“Let your gentleness be evident to all.  The Lord is near.”  Philippians 4:4-5 (NIV)

Somewhere over the course of history one of our societal norms became asking people “how are you doing?” as a greeting.  You walk into a grocery store/restaurant or make a phone call to a customer service area and you will quickly hear “how are you?” Unfortunately, most of the time the question isn’t asked with genuine concern. It’s asked out of habit.

One incident that was extremely upsetting to me was an encounter I had with a friend at the grocery store.  She saw me, her face lit up and she made a beeline to me.

“Hey girl, how are you doing?  How’s your summer been?”

And just like that she was gone.  I thought she was making a beeline to me.  Apparently, she was after the produce that was behind me.  There I was, left feeling like I had just been shot in the gut, hemorrhaging in the produce department.

“She was at my sons funeral in May.  It’s only July, did she really ask me how my summer has been?”

In my grief, I had lost that sensor to just ignore the question. Our society calls it a polite courtesy. I feel it’s pretentious.  Why ask a question if you don’t want to know the answer?  We have a world of hurting people around us.  Yet, I watch people walk by one another with such shallowness.  One will say “hi, how are you?” the other will respond “I’m fine” and they keep on moving.

Why?? Why ask a question – instead why not make a declarative statement.  “Hi, it’s good to see you” and keep on walking.  You didn’t ask the person anything.  There’s nothing shallow or pretentious about making a statement.  But when you ask that question what are you expecting the person to say?  Especially when you know they’ve just experienced a great loss. You’re putting that person in the position to lie.

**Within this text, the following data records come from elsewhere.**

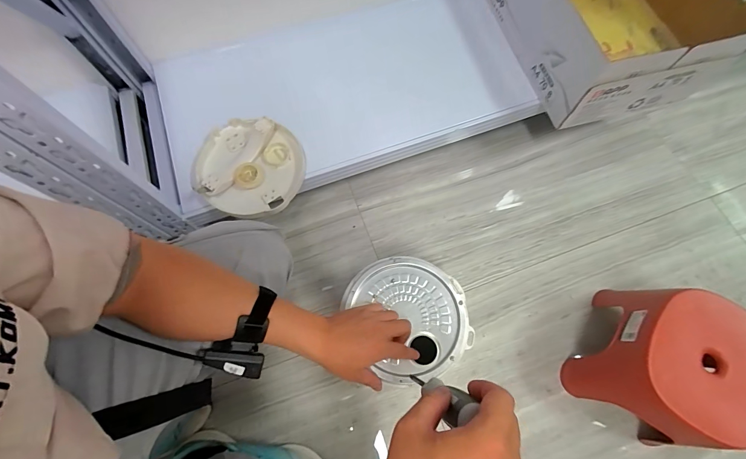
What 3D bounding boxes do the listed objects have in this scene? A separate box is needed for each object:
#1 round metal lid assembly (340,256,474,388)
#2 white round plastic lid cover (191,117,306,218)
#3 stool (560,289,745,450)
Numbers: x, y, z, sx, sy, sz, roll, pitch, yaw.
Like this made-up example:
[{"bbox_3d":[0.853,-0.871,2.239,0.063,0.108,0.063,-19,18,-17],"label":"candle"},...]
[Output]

The insensitivity of the way that question was often asked made me want to completely retreat from the outside world. Prior to Jamie’s death, I had been guilty of doing the same thing to people myself.  I would walk by them in a grocery store or the church and politely smile and say “Hi, how are you?”; all the while knowing that something hard was going on in their life.  Yet not sure of how to say anything or even if I should say anything.  I found myself asking the Lord for forgiveness of my own insensitivity.

In Philippians 4:4-5, we are instructed to “let your gentleness be evident to all.  The Lord is near”.

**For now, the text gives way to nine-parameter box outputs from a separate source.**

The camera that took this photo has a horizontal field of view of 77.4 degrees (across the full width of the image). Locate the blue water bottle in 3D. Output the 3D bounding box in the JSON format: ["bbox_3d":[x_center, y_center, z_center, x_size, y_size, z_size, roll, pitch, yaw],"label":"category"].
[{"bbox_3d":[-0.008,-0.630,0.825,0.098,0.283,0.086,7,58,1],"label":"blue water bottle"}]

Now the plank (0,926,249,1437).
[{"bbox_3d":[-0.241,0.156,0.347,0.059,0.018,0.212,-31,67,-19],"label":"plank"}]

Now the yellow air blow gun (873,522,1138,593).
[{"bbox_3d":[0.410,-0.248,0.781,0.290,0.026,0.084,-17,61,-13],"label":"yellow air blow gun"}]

When I see someone out in the grocery store or church and I know they are in a hard season of life, I will walk over to them, ask them if I can give them a hug. I usually say something like “it’s so good to see you out” or “I’m praying for you.”  I realize the physical and mental energy it took for them to be out.  I try to be kind.  I never ask someone how they are doing unless I’m able to take the time to have the conversation with them and truly hear their heart.

Gentleness is the quality of being kind and careful.  Make the effort to be careful in your greetings.  Don’t be quick to throw out idol words.

No matter how busy we are, let us all pursue being kind and careful with the way we walk past the broken in our society.